- GIVEN RECORDS
Start of Block
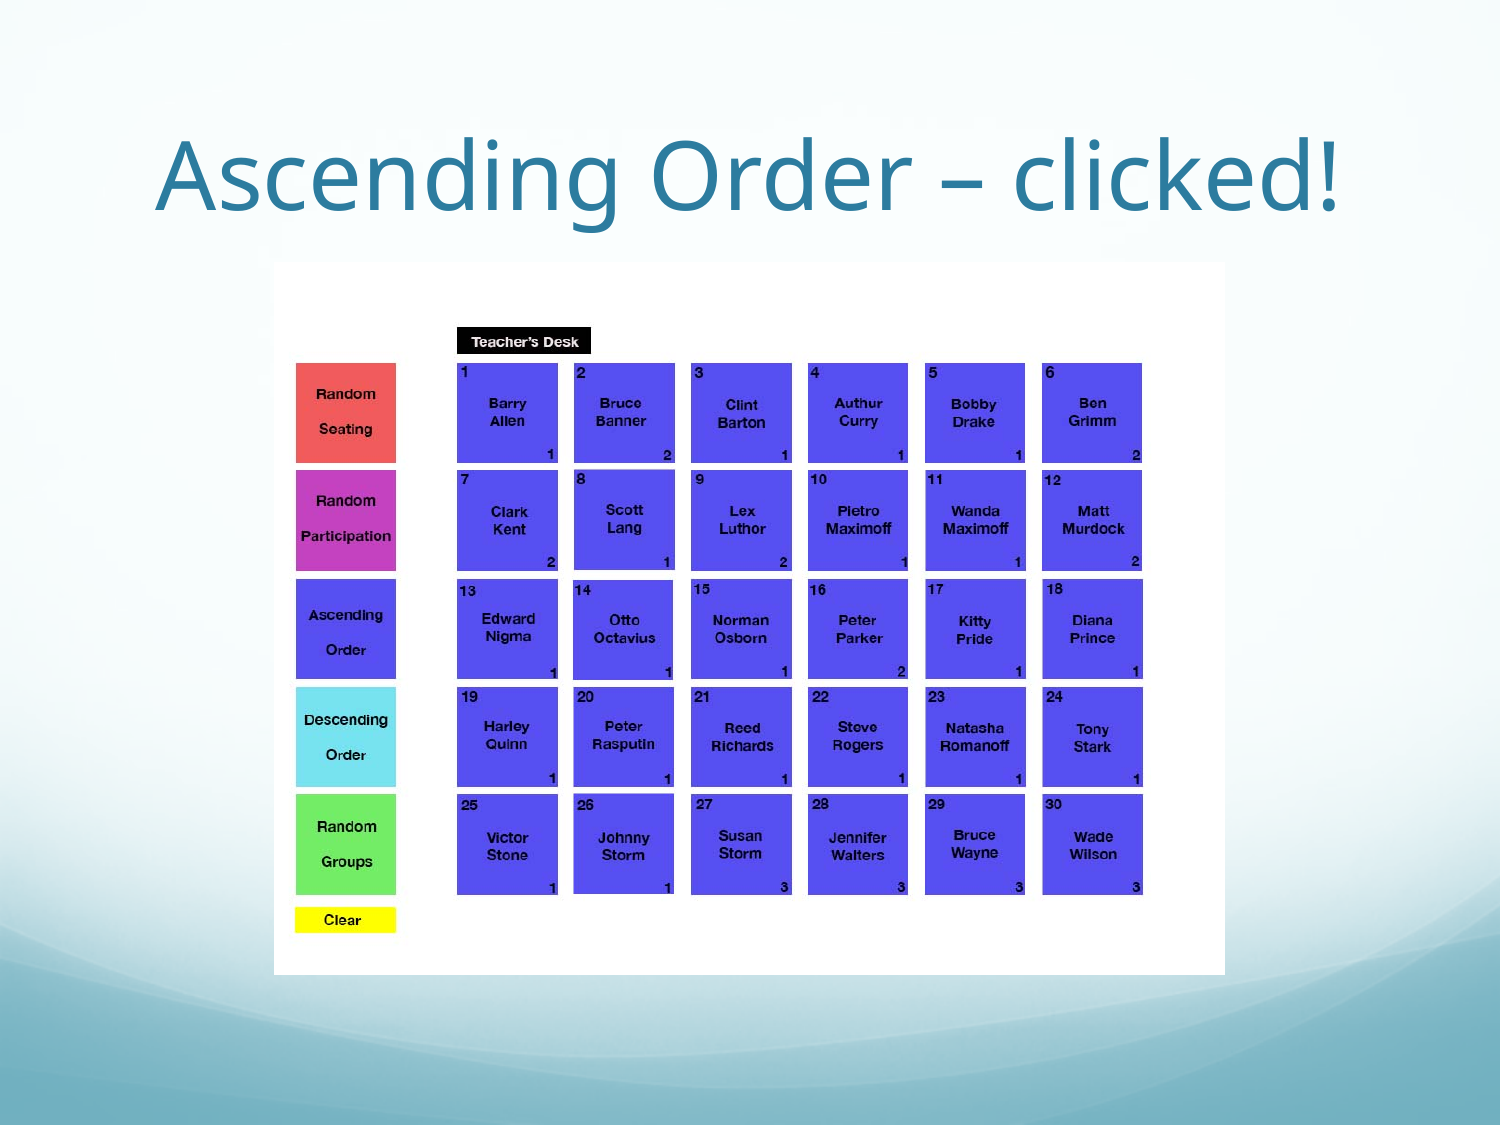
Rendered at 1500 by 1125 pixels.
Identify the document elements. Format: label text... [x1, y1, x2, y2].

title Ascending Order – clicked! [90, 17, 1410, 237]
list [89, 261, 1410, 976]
End of Block
Start of Block
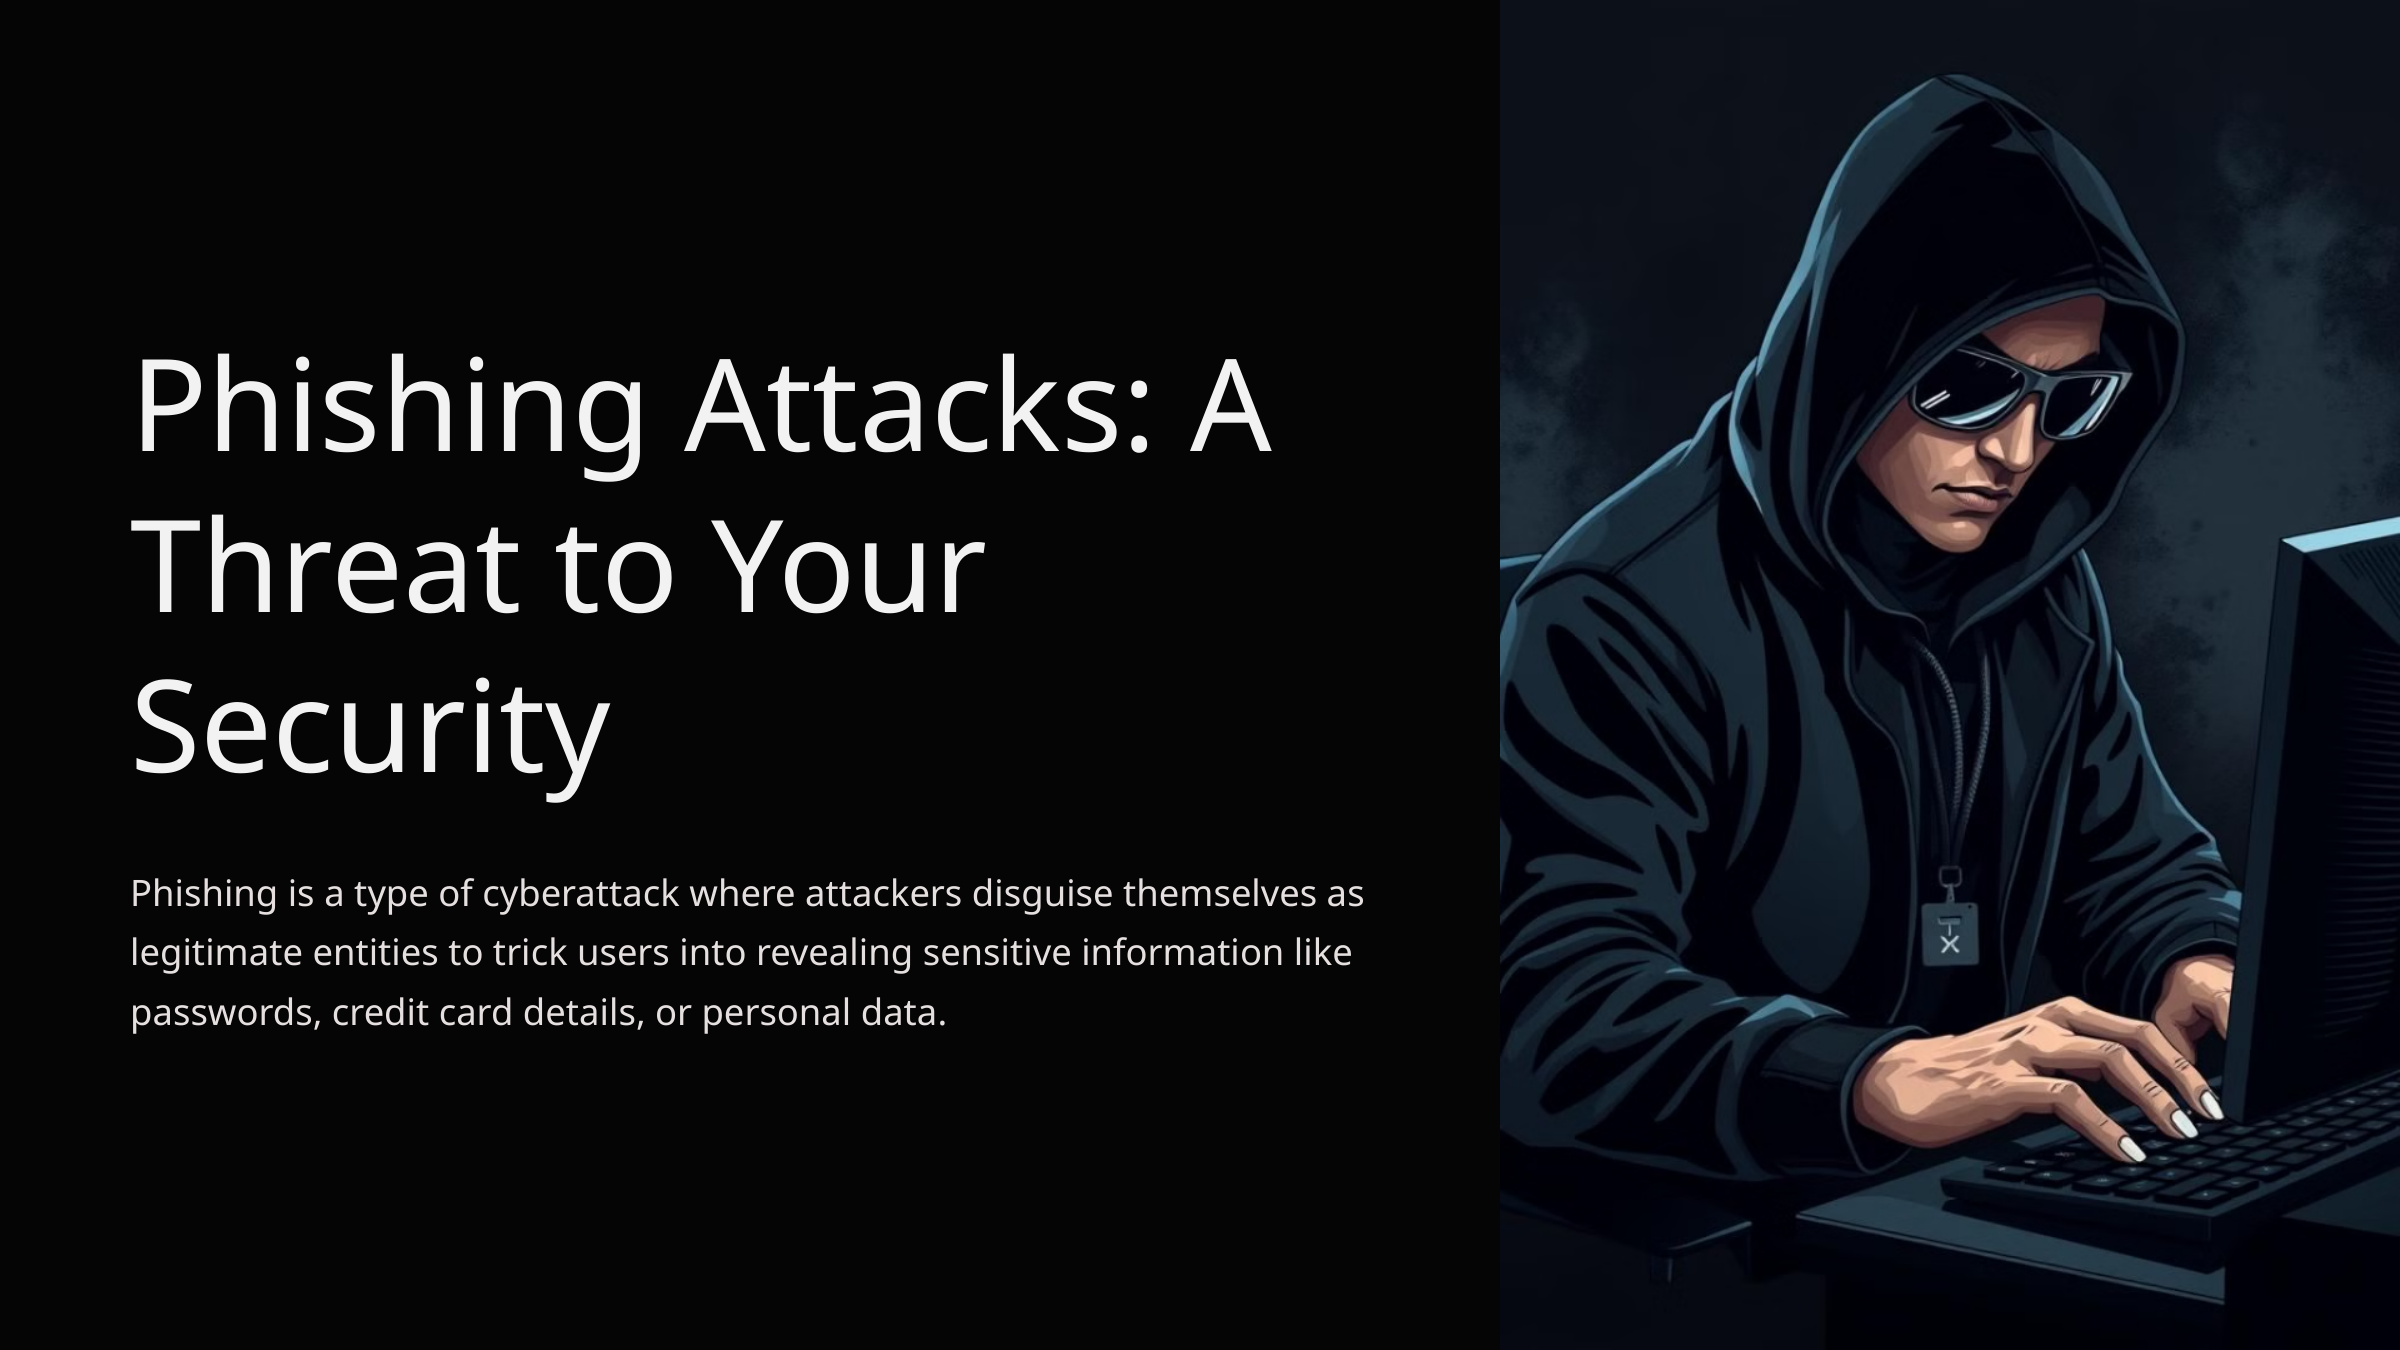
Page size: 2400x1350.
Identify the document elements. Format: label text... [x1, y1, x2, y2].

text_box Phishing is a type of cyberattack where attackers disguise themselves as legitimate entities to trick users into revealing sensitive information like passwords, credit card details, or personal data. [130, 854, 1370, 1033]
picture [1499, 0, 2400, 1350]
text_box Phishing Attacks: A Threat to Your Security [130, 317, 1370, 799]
End of Block
Start of Block
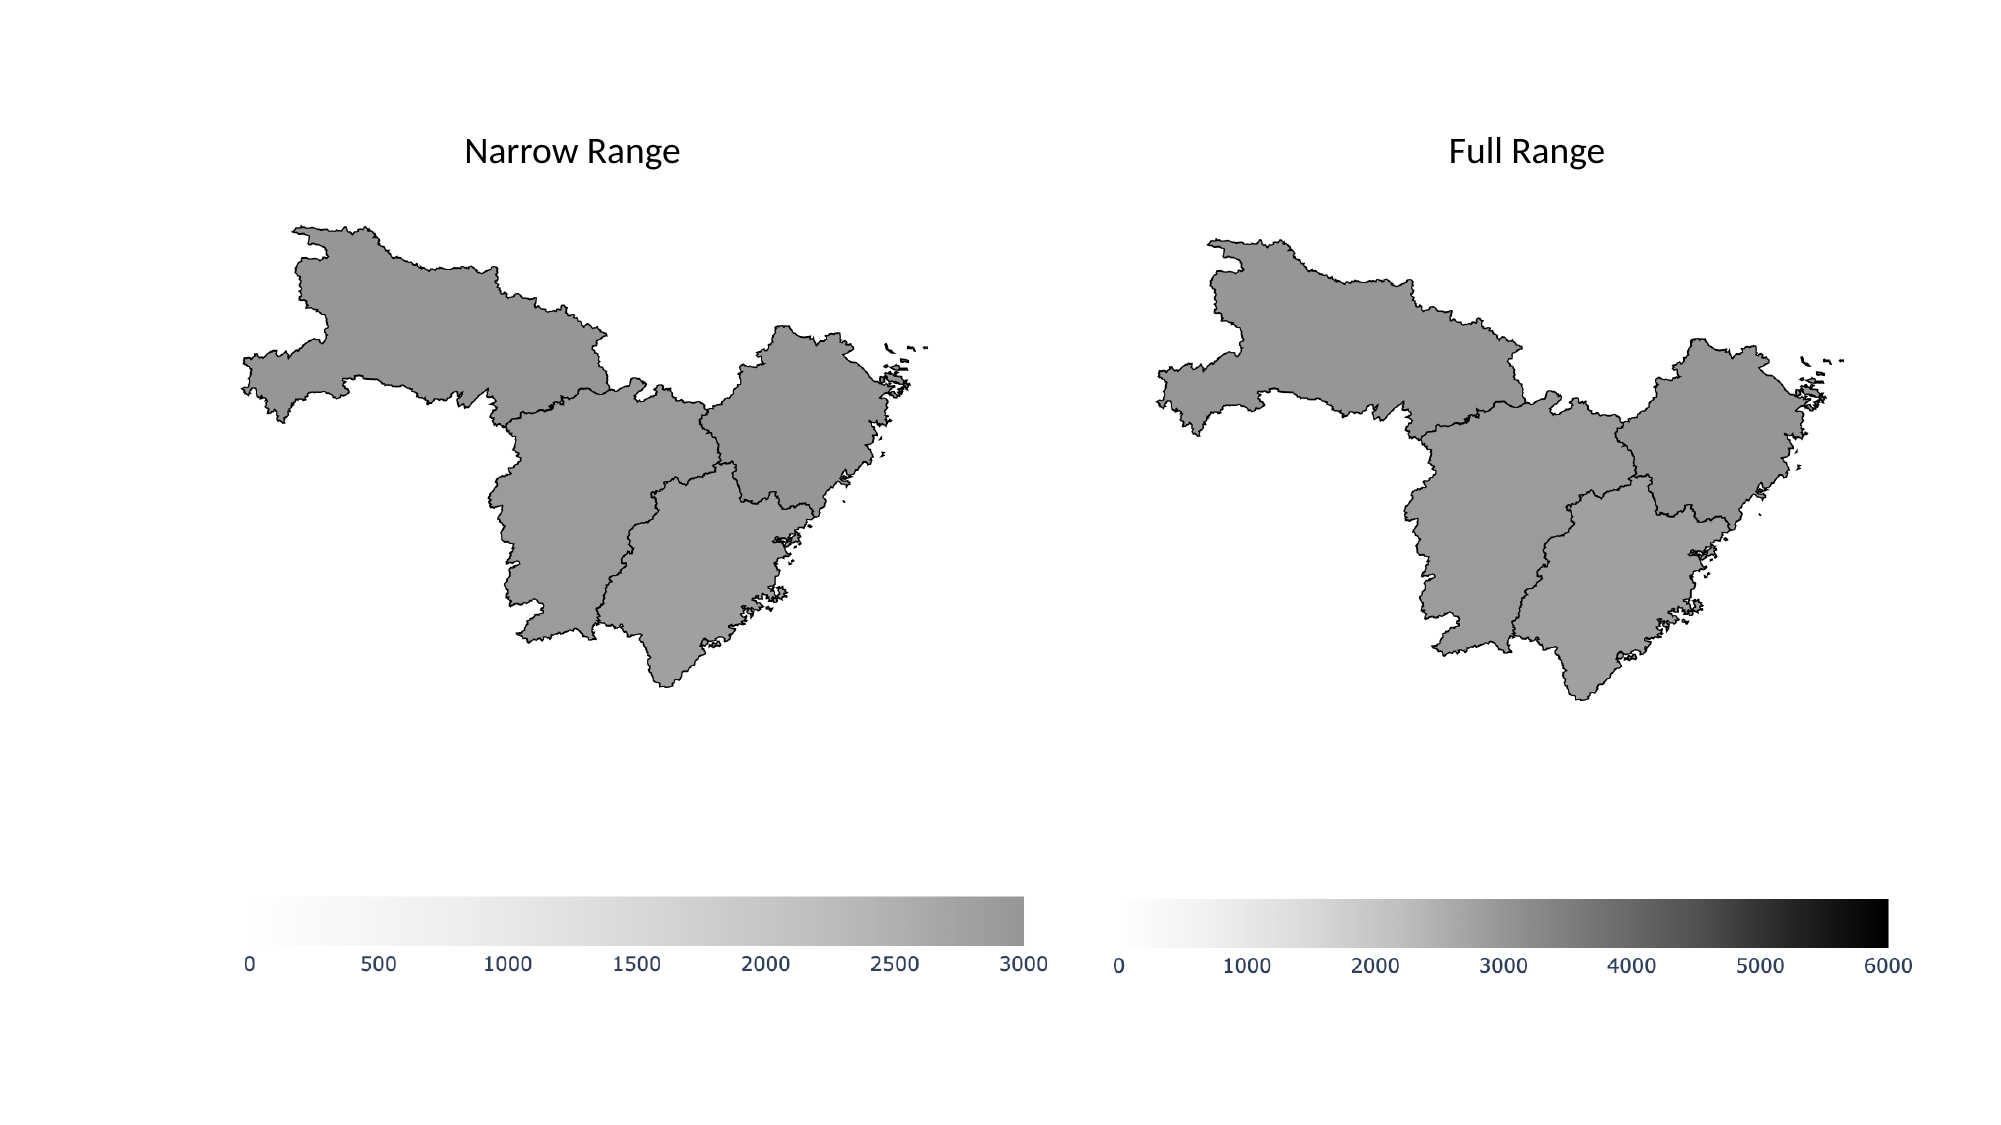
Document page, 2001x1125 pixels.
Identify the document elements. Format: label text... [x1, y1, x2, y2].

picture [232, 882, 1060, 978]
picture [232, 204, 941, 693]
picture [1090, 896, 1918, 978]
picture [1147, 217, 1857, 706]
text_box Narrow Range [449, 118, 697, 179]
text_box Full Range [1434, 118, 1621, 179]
End of Block
- EXERCISE DIRECTIONS
Please find each line in the records above that holds the word "pixels", and copy it.

- SOLVED EXERCISE
Rendered at 1500 by 1125 pixels.
Document page, 2001x1125 pixels.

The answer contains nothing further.